For all the same reasons your company needs a brand, your product needs one too. We talked about 5 reasons your brand matters, and still applies if it’s about a product. While your product isn’t your company, it’s something that the public sees. Does it need to be a huge thing? No, but it should have an identity that can be separated from your company for any reason. By creating a brand for the product, it provides opportunities and options that would not be available otherwise. The brand can even be a play off the company branding. Marketing, testing new products, getting into new industries, or even going after a different demographic with the same product all become easier. So does selling the product or killing it to protect your core brand. Companies use product branding everywhere to protect and better sell each product they have.
Product Line Brands
You’ve seen product branding all over the place and probably haven’t really noticed what it is. Many large grocery stores have different product line brands. They have an organic line, meats, every day, cheap, etc. Each one has its own design that is separate from the grocery story itself. This applies to many other companies as well, from consumer products to cars.
Brand Trust
Creation of brand trust and recognition tied to the product line more than the company can be very good, especially when your product lines are for very separate groups of people. Putting focus on the product, not the company, is important as the product is what matters. A benefit of this is also protecting your core brand when experimenting with new products or lines.

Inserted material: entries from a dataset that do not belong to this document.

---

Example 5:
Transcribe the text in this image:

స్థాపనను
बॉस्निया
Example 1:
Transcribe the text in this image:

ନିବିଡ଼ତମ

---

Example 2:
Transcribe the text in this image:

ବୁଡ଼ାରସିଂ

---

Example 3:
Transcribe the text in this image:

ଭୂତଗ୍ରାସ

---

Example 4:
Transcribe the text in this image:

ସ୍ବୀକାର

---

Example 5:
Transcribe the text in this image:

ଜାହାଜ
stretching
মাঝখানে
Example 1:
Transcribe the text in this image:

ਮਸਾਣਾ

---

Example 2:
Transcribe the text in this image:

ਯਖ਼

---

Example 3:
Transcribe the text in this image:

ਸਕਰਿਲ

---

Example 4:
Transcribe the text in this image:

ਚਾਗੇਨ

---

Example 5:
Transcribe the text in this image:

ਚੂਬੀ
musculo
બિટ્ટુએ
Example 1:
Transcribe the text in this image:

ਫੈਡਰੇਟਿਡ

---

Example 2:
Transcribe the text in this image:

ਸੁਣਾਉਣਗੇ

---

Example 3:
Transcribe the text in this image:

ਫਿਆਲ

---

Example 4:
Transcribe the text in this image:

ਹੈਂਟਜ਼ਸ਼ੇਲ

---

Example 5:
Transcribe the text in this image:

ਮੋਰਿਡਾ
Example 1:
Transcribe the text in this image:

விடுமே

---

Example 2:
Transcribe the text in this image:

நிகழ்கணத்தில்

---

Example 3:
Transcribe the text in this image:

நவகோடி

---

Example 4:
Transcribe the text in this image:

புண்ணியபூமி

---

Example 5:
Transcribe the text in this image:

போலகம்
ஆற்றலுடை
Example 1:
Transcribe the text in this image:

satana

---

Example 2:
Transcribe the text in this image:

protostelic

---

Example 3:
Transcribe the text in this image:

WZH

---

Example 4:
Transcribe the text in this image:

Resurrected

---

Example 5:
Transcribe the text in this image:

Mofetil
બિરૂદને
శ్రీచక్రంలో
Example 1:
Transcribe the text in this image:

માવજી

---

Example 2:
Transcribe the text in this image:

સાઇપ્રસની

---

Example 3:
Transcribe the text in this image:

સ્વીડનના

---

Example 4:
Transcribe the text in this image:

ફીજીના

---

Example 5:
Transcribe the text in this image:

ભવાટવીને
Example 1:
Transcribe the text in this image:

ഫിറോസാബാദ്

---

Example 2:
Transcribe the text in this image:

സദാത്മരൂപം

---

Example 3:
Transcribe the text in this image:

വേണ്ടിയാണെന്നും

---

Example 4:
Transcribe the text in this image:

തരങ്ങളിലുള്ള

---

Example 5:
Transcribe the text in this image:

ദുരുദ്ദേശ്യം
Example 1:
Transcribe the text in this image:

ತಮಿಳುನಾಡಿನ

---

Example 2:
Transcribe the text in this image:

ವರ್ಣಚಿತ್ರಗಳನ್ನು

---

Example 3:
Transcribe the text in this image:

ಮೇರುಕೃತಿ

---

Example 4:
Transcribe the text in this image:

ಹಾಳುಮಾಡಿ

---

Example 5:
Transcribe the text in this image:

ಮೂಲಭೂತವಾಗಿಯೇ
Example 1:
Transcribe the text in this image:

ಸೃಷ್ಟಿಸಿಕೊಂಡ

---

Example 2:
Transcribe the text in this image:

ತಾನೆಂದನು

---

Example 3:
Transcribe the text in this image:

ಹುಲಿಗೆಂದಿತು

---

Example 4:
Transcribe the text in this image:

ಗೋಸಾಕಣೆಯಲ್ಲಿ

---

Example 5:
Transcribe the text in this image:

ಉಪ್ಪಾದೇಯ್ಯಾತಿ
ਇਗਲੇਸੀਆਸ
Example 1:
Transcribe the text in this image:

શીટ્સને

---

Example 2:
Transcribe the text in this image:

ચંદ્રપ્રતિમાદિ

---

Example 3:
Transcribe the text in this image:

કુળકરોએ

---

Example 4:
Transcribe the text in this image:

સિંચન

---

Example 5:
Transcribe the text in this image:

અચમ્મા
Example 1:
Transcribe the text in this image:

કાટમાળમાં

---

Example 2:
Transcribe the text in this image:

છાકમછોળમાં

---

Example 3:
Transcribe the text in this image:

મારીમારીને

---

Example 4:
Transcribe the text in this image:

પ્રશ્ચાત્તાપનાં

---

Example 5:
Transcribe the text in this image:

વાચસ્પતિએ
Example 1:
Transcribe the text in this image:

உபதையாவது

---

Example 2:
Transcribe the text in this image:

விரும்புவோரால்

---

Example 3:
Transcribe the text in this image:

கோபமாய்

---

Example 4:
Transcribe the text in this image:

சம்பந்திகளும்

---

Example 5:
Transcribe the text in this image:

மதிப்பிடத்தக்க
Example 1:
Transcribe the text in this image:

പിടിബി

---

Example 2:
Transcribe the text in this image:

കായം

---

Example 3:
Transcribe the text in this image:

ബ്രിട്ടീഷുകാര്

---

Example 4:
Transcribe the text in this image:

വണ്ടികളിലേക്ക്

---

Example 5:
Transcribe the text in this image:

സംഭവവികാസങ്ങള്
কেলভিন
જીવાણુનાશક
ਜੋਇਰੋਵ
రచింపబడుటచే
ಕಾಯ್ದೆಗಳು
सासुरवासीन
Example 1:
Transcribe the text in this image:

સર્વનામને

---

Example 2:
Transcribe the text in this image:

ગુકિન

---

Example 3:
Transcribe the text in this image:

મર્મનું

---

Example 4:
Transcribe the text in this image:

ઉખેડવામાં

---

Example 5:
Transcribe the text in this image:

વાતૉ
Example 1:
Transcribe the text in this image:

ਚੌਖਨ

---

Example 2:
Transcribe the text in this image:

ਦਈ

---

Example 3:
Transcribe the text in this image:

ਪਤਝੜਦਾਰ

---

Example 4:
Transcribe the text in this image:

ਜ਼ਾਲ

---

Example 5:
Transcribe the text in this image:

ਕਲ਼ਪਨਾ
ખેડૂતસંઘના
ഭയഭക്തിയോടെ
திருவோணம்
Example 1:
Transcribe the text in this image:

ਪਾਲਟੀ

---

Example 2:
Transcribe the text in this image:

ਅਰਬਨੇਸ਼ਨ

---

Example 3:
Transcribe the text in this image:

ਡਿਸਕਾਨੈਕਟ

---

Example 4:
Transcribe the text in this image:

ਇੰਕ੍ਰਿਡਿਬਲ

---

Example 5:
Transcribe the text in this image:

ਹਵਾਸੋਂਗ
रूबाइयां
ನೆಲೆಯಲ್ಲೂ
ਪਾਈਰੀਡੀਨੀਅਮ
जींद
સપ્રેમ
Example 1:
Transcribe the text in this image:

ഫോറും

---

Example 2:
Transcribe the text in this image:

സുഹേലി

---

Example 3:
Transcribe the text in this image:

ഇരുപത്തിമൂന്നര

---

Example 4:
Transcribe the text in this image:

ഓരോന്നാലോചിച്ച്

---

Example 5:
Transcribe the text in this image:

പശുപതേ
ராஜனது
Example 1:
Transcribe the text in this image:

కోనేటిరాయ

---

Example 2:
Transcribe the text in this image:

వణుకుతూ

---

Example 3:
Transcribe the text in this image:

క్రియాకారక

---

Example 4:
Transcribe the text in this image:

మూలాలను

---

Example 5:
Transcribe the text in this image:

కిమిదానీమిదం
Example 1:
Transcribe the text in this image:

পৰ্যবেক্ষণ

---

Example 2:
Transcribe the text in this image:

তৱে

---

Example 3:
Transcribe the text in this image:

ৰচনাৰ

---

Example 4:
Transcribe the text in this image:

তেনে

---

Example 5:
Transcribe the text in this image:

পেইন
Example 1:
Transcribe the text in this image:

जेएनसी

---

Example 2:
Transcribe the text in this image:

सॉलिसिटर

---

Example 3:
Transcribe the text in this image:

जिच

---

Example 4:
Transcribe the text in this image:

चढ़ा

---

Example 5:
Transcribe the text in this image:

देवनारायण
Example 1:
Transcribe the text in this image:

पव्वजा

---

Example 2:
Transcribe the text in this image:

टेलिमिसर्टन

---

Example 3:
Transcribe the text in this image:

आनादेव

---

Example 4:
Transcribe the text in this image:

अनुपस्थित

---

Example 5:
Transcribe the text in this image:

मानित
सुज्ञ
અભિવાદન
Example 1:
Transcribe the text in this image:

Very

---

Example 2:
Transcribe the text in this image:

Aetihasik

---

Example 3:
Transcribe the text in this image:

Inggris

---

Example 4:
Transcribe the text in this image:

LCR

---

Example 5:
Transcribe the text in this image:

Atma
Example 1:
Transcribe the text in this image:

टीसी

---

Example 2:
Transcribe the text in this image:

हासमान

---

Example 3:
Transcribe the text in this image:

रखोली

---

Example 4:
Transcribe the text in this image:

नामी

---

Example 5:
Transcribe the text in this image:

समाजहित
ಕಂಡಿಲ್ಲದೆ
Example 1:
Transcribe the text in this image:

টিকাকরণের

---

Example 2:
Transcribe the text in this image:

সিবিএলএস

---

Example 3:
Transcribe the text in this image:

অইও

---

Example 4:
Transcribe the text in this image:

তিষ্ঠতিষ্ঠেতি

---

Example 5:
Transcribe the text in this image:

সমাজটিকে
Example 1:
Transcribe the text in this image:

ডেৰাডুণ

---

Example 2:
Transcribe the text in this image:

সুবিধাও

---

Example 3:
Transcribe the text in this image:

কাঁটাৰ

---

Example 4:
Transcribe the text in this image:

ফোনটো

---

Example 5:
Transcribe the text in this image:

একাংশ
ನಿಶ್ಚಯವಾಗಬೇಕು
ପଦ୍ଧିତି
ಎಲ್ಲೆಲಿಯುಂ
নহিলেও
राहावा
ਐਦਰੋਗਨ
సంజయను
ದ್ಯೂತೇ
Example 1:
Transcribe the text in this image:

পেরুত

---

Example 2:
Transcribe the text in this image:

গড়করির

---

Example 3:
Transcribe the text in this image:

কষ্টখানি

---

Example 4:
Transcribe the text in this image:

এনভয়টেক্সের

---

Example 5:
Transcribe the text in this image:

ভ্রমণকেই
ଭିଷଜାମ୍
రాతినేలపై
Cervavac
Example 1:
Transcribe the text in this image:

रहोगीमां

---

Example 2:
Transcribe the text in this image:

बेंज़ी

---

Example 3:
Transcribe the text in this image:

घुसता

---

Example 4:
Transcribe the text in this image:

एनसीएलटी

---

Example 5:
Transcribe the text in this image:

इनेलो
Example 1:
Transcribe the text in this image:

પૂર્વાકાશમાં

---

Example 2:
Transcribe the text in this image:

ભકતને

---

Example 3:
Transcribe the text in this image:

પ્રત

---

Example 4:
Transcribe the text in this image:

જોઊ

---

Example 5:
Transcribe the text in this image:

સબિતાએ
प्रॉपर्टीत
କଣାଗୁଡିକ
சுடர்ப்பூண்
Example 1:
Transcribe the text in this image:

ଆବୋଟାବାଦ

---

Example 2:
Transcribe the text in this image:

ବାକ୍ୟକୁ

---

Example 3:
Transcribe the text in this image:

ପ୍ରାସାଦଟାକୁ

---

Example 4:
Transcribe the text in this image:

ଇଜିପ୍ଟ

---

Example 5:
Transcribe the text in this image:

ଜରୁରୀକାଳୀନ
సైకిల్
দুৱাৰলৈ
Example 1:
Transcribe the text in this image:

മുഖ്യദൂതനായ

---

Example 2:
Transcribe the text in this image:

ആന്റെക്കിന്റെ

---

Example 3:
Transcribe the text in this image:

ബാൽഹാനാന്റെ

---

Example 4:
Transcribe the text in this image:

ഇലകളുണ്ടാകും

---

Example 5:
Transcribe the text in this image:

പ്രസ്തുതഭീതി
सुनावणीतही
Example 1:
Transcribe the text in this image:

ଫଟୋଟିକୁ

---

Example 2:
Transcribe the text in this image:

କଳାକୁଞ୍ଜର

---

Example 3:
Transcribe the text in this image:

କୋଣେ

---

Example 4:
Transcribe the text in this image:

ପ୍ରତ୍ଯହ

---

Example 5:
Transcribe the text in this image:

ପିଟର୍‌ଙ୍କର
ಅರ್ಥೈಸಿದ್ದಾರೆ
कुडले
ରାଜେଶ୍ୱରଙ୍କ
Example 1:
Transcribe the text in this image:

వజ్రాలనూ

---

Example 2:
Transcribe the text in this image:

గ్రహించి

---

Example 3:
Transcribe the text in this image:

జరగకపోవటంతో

If a product fails terribly, you don’t want that failure to affect your core brand because nothing has changed there.
Ease of Sales
By using different brands, even for the same product, companies can more easily sell their products in different markets. Car manufacturers are a great example, selling the same vehicle under a different brand in each country. They also create a cheaper version for a lower cost brand. Volkswagen Group owns Audi, Bentley, Bugatti, Lamborghini, Porsche, Seat, Skoda, and Volkswagen. You’ve probably never heard of Volkswagen Group, but each “product line” is its own brand. If you see an ad for any of the brands, you would never know that these are all owned by the same company. Johnson & Johnson is another company that owns many “product lines” or “brands” (around 88 last time I looked). Keeping them all separate makes marketing and business easier.
Business Management
Branding your product also makes business management easier, especially when you begin to cross into very different markets, or highly regulated markets where one side might have very specific requirements, and the other does not. A current relatable topic is any company getting into the Cannabis industry. It can also be anywhere that you want a protective gap between product lines. Doing this is a smart move when trying to get into a new industry. It’s also smart for creating a new product line or testing out something new that doesn’t tie into your primary business. The extent of the separation ranges from same product line, different product and name, to entirely separate business.
The brand for your product doesn’t have to be very in depth. It could be just a logo that gives it an identity of its own and is easily recognizable by the people who love that product. It’s common to have 3 layers of branding – company – product line – individual product. It could be full branding for the company, then logo, colors, & fonts for the product line, and just a logo for the individual products. Or more, of course.